The reverse mortgage industry doesn’t seem to be making up lost ground from Bank of America and Wells Fargo’s exits, evidenced by a 16.8% decline in home equity conversion mortgage (HECM) endorsements in October 2011, according to Reverse Market Insight’s most recent HECM Lenders newsletter.
The aftershock of Wells’ exit has arrived, as endorsements dropped to 4,653 in October—the lowest total since the industry bottomed out in May 2010 from the first principal limit reductions, says RMI.
MetLife endorsed the most loans in October with 913, nudging Wells Fargo into second place with 787.
That’s probably more bad news than good, though, says RMI.
“We’re almost sure to break last year’s bottom next month as Wells volume declines further, and if other lenders can’t pick up some of the loans Wells isn’t doing, we could be looking all the way back to July 2005 for the last time monthly endorsements were under 4,000,” says the newsletter.

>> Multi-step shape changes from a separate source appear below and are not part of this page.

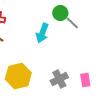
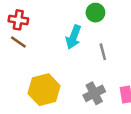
gray line: (72, 23) -> (103, 52), moved, turned 32

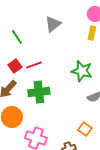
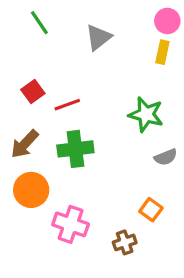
green line: (17, 37) -> (39, 23), moved
red square: (15, 66) -> (33, 92), moved

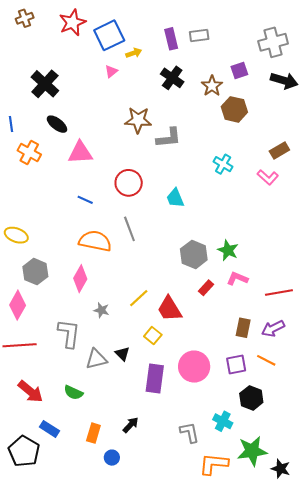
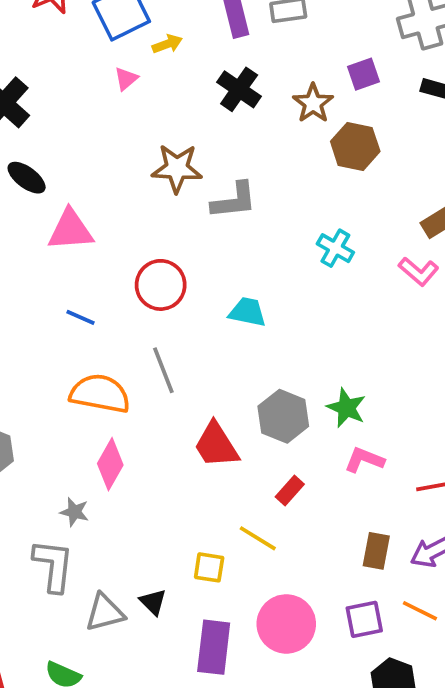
cyan trapezoid: (175, 198) -> (247, 312), turned 125
pink diamond: (80, 279) -> (110, 464), moved
red rectangle: (206, 288) -> (290, 490), moved
yellow line: (139, 298) -> (258, 538), moved, turned 75
red trapezoid: (169, 309) -> (216, 445), moved
gray star: (101, 310) -> (74, 512), moved
yellow square: (153, 335) -> (209, 567), turned -30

Source: Reverse Market Insight, October 2011 HECM Lenders
Even more surprising than Wells’ decline, says RMI, is the “relative weakness” of several other lenders in October, as MetLife Bank, Urban Financial Group, Generation Mortgage Company, and Security One Lending all saw negative endorsement numbers.
“The aggregate decline of these five lenders is slightly larger than the total industry decline, while One Reverse, Genworth, AAG, and Reverse Mortgage USA helped stem the tide,” RMI notes.